Одно и то же чистое тихое трезвучие, которое природа перебирает так, как домработница теть Таня рис или крупу… так вот, смысл в том, что в гречневой крупе вы не найдете и двух зернышек, которые бы были совершенно одинаковыми… втыкаете, о чем я, дубельты?.. любой из прорвы беспрестанных неукоснительных повторов взрывается страшенной чистотой, которой еще не было и более не будет… идет как бы шлифовка грязного алмаза – он уже чист, сияет, но вот еще один удар, еще одно ничтожное, на долю грамма, изменение, и то, что представлялось чистой водой, опознается слухом через дление кратчайшее уже как муть, как грязь. И это продолжается и продолжается, пока я ученик спецшколы для музыкально ограниченных детей, стою на грани тишины и пения, не в силах двинуться ни вспять, ни по ту сторону.

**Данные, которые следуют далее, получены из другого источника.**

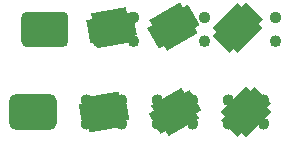
<source format=gbr>
G04 Generated by UcamX v2017.04_Devbuild on 2017.4.7*
G04 Ucamco copyright*
%TF.GenerationSoftware,Ucamco,UcamX,v2017.04-170404*%
%TF.CreationDate,2017-04-18T10:09:12+00:00*%
%TF.FileFunction,Other,SMD prim21*%
%TF.FilePolarity,Positive*%
%FSLAX46Y46*%
%MOMM*%
G01*
G04 Create aperture macro*
%AMRECTROUNDCORNERS*
0 Rectangle with rounded corners*
0 $1 width *
0 $2 height *
0 $3 corner radius *
0 $4 flash origin X offset *
0 $5 flash origin Y offset *
0 $6 rotation angle *
0 Create two overlapping rectangles that omit the rounded corner areas*
21,1,$1,$2-2x$3,$4,$5,$6*
21,1,$1-2x$3,$2,$4,$5,$6*
0 Add circles at the corners. *
1,1,2x$3,$4+$1/2-$3,$5+$2/2-$3,$6*
1,1,2x$3,$4-$1/2+$3,$5+$2/2-$3,$6*
1,1,2x$3,$4-$1/2+$3,$5-$2/2+$3,$6*
1,1,2x$3,$4+$1/2-$3,$5-$2/2+$3,$6*%
G04 Create aperture*
%ADD10RECTROUNDCORNERS,4X3X0.5X0X0X0*%
%ADD11RECTROUNDCORNERS,4X3X0.5X0X0X10*%
%ADD12RECTROUNDCORNERS,4X3X0.5X0X0X30*%
%ADD13RECTROUNDCORNERS,4X3X0.5X0X0X45*%
%ADD20RECTROUNDCORNERS,4X3X0.5X1.0X2.0X0*%
%ADD21RECTROUNDCORNERS,4X3X0.5X1.0X2.0X10*%
%ADD22RECTROUNDCORNERS,4X3X0.5X1.0X2.0X30*%
%ADD23RECTROUNDCORNERS,4X3X0.5X1.0X2.0X45*%
G04 Select aperture*
D10*
G04 Flash aperture*
X0Y0D03*
D11*
X6000000D03*
D12*
X12000000D03*
D13*
X18000000D03*
D20*
X0Y5000000D03*
D21*
X6000000Y5000000D03*
D22*
X12000000D03*
D23*
X18000000D03*
%TF.MD5,BA2931A6D8B12CDE1E4727108D58736B*%
M02*
</source>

Не знает мир времени. Я вздрагиваю, будто пробудившись, и вижу, что Мартышка сейчас испытывает то же, что и я… вообще она ломака страшная, все время так следит за красотой выражений, поз, но на губах ее сейчас свободно проступает признательно-растерянная тихая улыбка – непогрешимо верный знак того, что позабыла, где кончился сам человек и где простерлось вширь и в высоту все остальное… что плоть ее уже замещена молчанием промороженной земли, молчанием сияющего снега, стального света неба, запрудившего улицу и город; во взгляде, обращенном внутрь, живой водой плещется немое восхищение; с такой улыбкой и с таким лицом ждала меня когда-то, верно, мать, кладя взволнованную руку на грузно округлившийся живот.

– Пойдем на насыпь, – говорю я ей, когда она, очнувшись, замечает, что я слежу за ней странными глазами.

– Ты что – опять? – Мартышка злится, оттопыривая облизанную, словно барбариска, нижнюю губу.

– Чего опять?

– То, то опять. Всю совесть прокатал уже.

– Послушай, – говорю, – когда я говорю «пойдем на насыпь», то это то и значит, что мы немного постоим и поглядим на поезда.

– Школа – там, – она показывает направление кивком. – Мне надоело врать твоей Грозе, что ты болеешь… я скоро окосею от вранья. Смотри, погоришь.

– Покачусь по наклонной, свяжусь со шпаной, пойду бродяжничать, замерзну под забором. Да иду я, иду, – говорю. – Чего, за три минуты не дотопаю? А ты иди, если тебе охота перед Робкой сверкануть.

– Чего? – Она шипит. И все, махнув рукой на меня, – того-то мне и надо – шагает в нашу детскую колонию общеобразовательного среднего режима, в юдоль дисциплинированной скуки и каторжного прилежания – зависеть и терпеть, держать и ненавидеть под отупляющий зудеж и стрекот ламп дневного света, и распинаться у доски, и втягивать ноздрями тошнотный запах хлорки, крошащегося мела, мокрой ветоши, и утыкаться носом в крышку парты, чувствуя, что бедный мозг уже не в силах привести к порядку жужжащий рой чернильной, меловой цифири, и увязать в мещерских, чтоб он сдох, болотах Паустовского… нет, есть, конечно, в школе свои плюсы, у плюсов есть ласкающие имена; подъюбочные, скрытые трусами и чулками подробности строения этих плюсов мы с Фальконетом изучаем при помощи круглого карманного зеркальца, которым Пашка наловчился с непроницаемой мордой манипулировать под партой, недрожащей рукой наводя на гладкие и белые, как сливки, припухлые волнующие ляжки сидящих за нами Шкиляевой с Кальдиной… такие толстые… ну, там, уже под абажурами… что, видно, трутся друг о дружку при ходьбе… весной уже никто не поддевает под платье чулки и рейтузы, вот мы и ждем минуты первых обнажений, как пьяница Саврасов – угольных грачей в бессолнечном небе весеннего дня.